EXTRAIT PRÉSENTÉ
Toutefois, si le Concile a renoncé à l’« est » de l’identification absolue – corpus christi est ecclesia Romana catholica – pour le remplacer par le verbe « subsistit in » d’acception plus large – Haec ecclesia subsistit in ecclesia catholica – c’est pour manifester que cette identification de l’Eglise du Christ avec l’Eglise catholique romaine n’implique nullement qu’en dehors de l’Eglise catholique, il n’y ait rien. Le Pape Jean-Paul II l’a redit avec force dans son Encyclique Ut Unum sint (n°13) : « En dehors des limites de la communauté catholique, il n'y pas un vide ecclésial. De nombreux éléments de grande valeur qui, dans l'Eglise catholique, s'intègrent dans la plénitude des moyens de salut et des dons de grâce qui font l'Eglise, se trouvent aussi dans les autres Communautés chrétiennes. »
Le verbe « subsister », finalement retenu par les Pères conciliaires, entend donc exprimer qu’en dehors des structures de l’Eglise Catholique romaine, dans les autres Eglises ou Communautés ecclésiales, se trouvent « de nombreux éléments de sanctification et de vérité » (Lumen Gentium, n°8). « Ces communautés ont ainsi sans aucun doute un caractère ecclésial et une valeur salvifique conséquente ». Ces Eglises et Communautés séparées « ne sont nullement dépourvue de signification et de valeur dans le mystère du salut. L’Esprit du Christ en effet ne refuse pas de se servir d’elles comme de moyens de salut » (cf. Unitatis redintegratio, n°3). Plus encore, l’Eglise catholique reconnaît que « tout ce qui est accompli par la grâce de l’Esprit Saint dans nos frères séparés peut contribuer à notre édification » (Decret sur l’œcuménisme, 4). Et le Pape Jean-Paul II reconnaissait qu’en « tant qu’Eglise catholique, nous avons conscience d’avoir reçu beaucoup du témoignage, des recherches et même de la manière dont ont été soulignés et vécus par les autres Eglises et Communautés ecclésiales certains biens communs aux chrétiens » (Ut Unum Sint, n° 87). Mais il convient de préciser que leur « force dérive de la plénitude de grâces et de vérité qui a été confié à l’Eglise catholique » (Unitatis redintegratio, n°3). Comme l'affirmait le Pape Pie XI à ce sujet : « Les parcelles détachées d’une roche aurifère sont aurifères elles-aussi ».
Pour autant, l’emploi de l’expression « subsistit in » ne signifie pas qu’il existerait en dehors de l’Eglise catholique d’autres « subsistances » de l’Unique Eglise du Christ ! Il n’existe, en rigueur de termes, qu’une seule et unique « subsistance » : l’Eglise Catholique romaine, en dehors de laquelle n’existent « que » des « elementa Ecclesiae », qui sont des éléments de la véritable Eglise, et qui tendent et conduisent vers l’Eglise catholique. Ces elementa Ecclesiae font de ces Eglises et Communautés de véritables réalités ecclésiales en lesquelles le Seigneur se plaît à répandre ses grâces, ce que l’Eglise catholique reconnaît bien volontiers ainsi que nous venons de le voir ; ils sont cependant insuffisants en eux-mêmes pour caractériser l’appartenance de ces Eglises et Communautés à l’Unique Eglise du Christ. Ces Eglises et Communautés restent affectées en effet par des « déficiences » majeures, des « manques » importants : ainsi en est-il des Eglises orthodoxes, qui ont la succession apostolique mais non pas la communion avec l’évêque de Rome ; ou encore des Communautés protestantes qui n’ont pas la succession apostolique (et donc toute la réalité du sacrement de l’Eucharistie), et ne sont pas davantage en communion avec le successeur de Pierre.

EXERCICE A
Transcrivez à l'identique toutes les lignes des enregistrements de vues d'une même scène avec leurs paramètres de caméra, sans reproduire les images.
Les enregistrements n'ont aucun rapport avec l'extrait.

DONNÉES FOURNIES

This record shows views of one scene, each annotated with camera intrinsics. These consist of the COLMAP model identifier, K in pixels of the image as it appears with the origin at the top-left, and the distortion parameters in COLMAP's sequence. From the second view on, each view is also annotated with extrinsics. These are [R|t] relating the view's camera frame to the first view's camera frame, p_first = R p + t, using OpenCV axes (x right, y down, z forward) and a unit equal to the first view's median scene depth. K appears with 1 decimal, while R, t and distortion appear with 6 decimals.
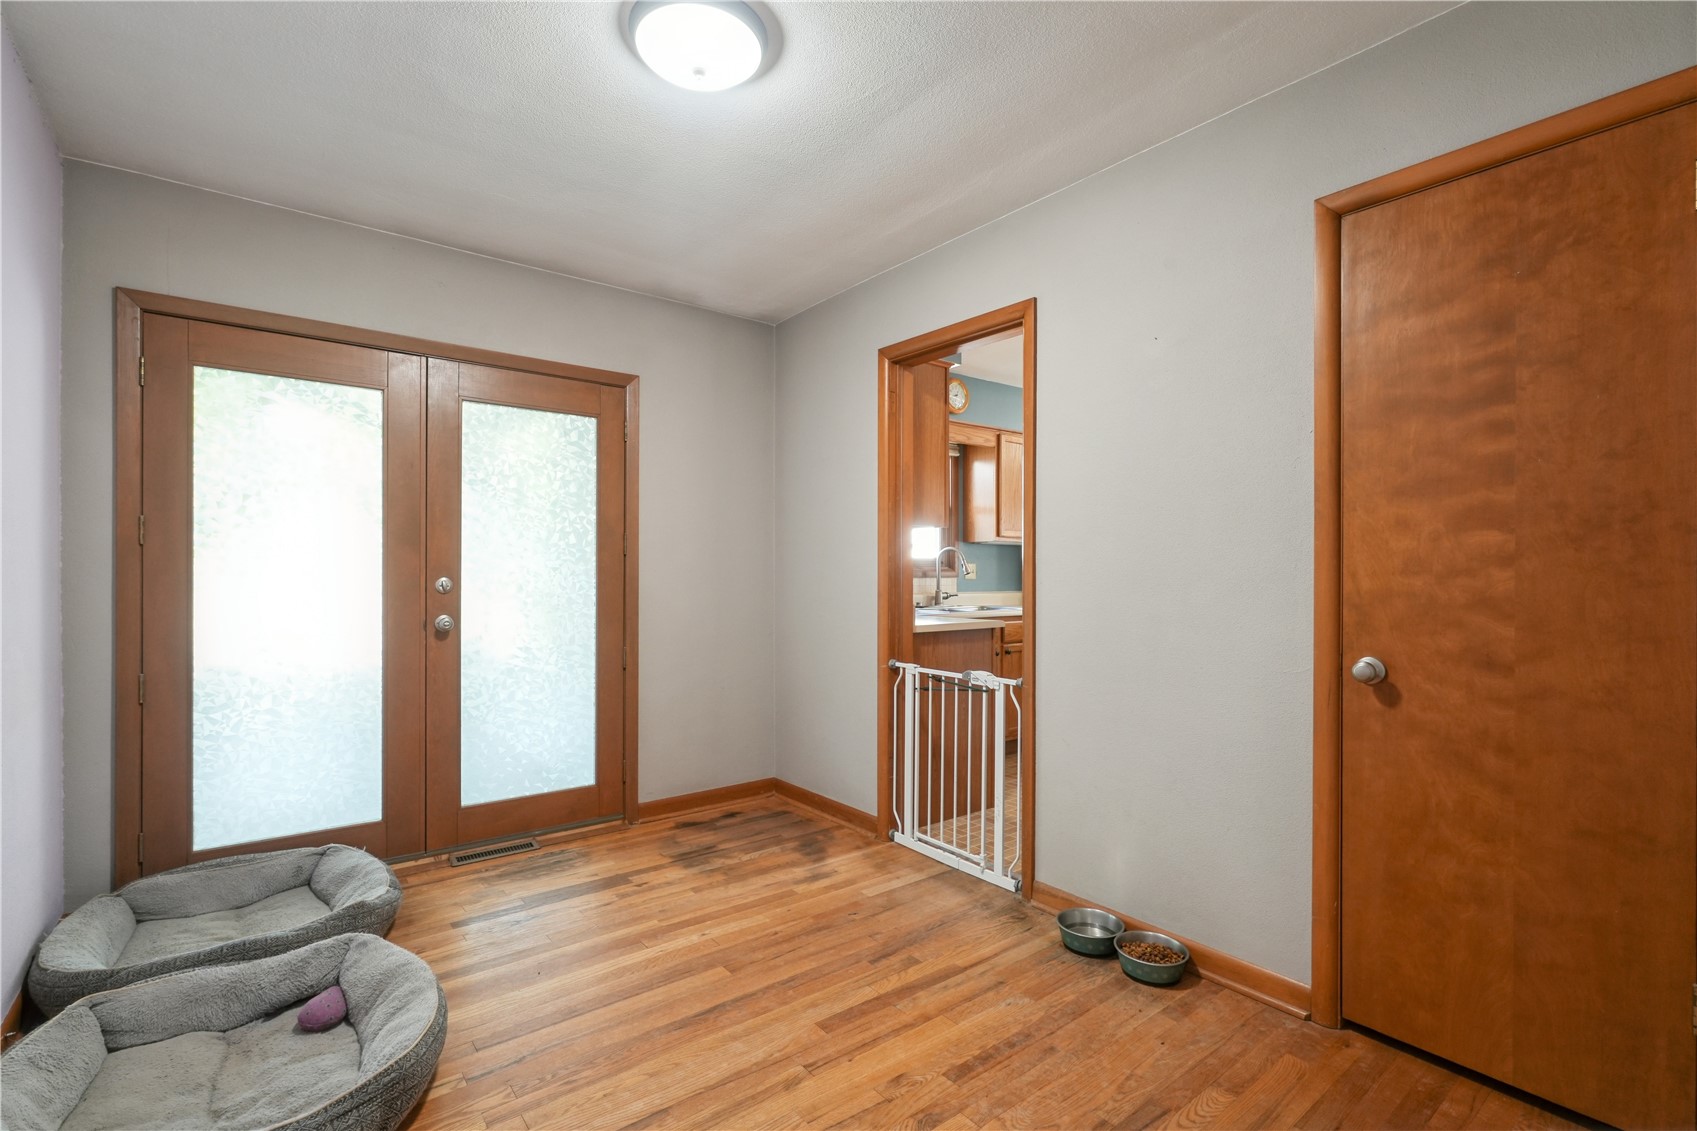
lens RADIAL K [[768.8, 0, 848.6], [0, 768.8, 567.7], [0, 0, 1]] dist [-0.009491, -0.001334]
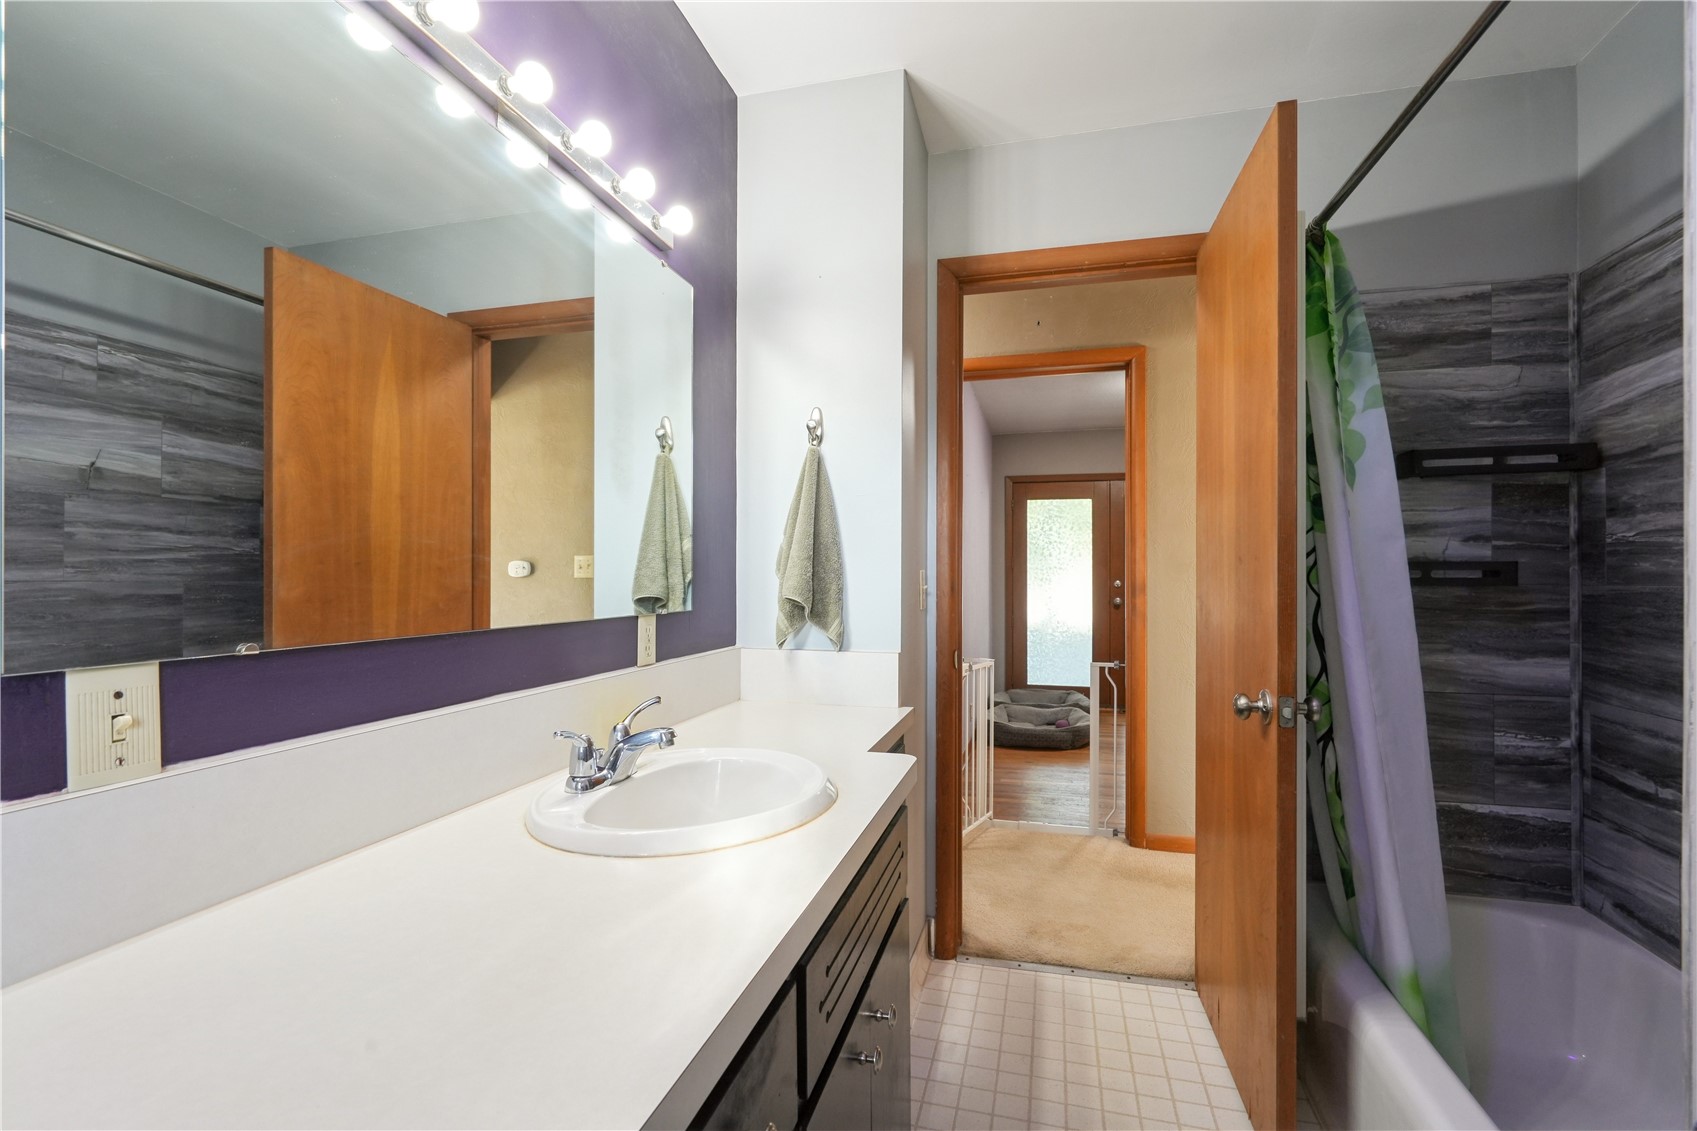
lens RADIAL K [[768.8, 0, 849.7], [0, 768.8, 570.6], [0, 0, 1]] dist [-0.009491, -0.001334]
pose [[0.590130, -0.002423, -0.807305, 2.021924], [0.001542, 0.999997, -0.001875, -0.036922], [0.807307, -0.000138, 0.590132, -2.339605]]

EXERCICE B
Poursuivez l'extrait sur l'expression « subsistit in » à la suite de sa dernière phrase.

RÉPONSE A
This record shows views of one scene, each annotated with camera intrinsics. These consist of the COLMAP model identifier, K in pixels of the image as it appears with the origin at the top-left, and the distortion parameters in COLMAP's sequence. From the second view on, each view is also annotated with extrinsics. These are [R|t] relating the view's camera frame to the first view's camera frame, p_first = R p + t, using OpenCV axes (x right, y down, z forward) and a unit equal to the first view's median scene depth. K appears with 1 decimal, while R, t and distortion appear with 6 decimals.
lens RADIAL K [[768.8, 0, 848.6], [0, 768.8, 567.7], [0, 0, 1]] dist [-0.009491, -0.001334]
lens RADIAL K [[768.8, 0, 849.7], [0, 768.8, 570.6], [0, 0, 1]] dist [-0.009491, -0.001334]
pose [[0.590130, -0.002423, -0.807305, 2.021924], [0.001542, 0.999997, -0.001875, -0.036922], [0.807307, -0.000138, 0.590132, -2.339605]]

RÉPONSE B
Comme le résumait fort bien le Pape Jean-Paul II : « les éléments [de l’Unique Eglise du Christ] déjà donnée existent, unis dans toute leur plénitude dans l’Eglise catholique, et sans cette plénitude dans les autres communautés » (Ut Unum Sint, n°14).
Le manque d’unité entre les chrétiens, qui est une blessure pour l’Eglise, ne s’analyse donc pas comme une altération ou une privation de son unité, mais comme un obstacle pour la réalisation plénière de son universalité dans l’Histoire. Bien que l’Eglise catholique ait la plénitude des moyens de salut, « les divisions entre chrétiens empêchent l’Eglise de réaliser la plénitude de catholicité qui lui est propre en ceux de ses fils qui, certes, lui appartiennent par le baptême, mais se trouvent séparés de sa pleine communion. Bien plus, pour l’Eglise elle-même, il devient plus difficile d’exprimer sous tous ses aspects la plénitude de la catholicité dans la réalité même de sa vie » (Unitatis redintegratio, n°4). C’est donc la plénitude de l’Eglise catholique, déjà actuelle, qui est appelée à croître dans les frères qui ne sont pas en pleine communion avec elle, mais aussi dans ses fils qui sont pécheurs, « jusqu’à ce que, dans la Jérusalem céleste, le Peuple de Dieu atteigne joyeux la totale plénitude de la gloire éternelle ».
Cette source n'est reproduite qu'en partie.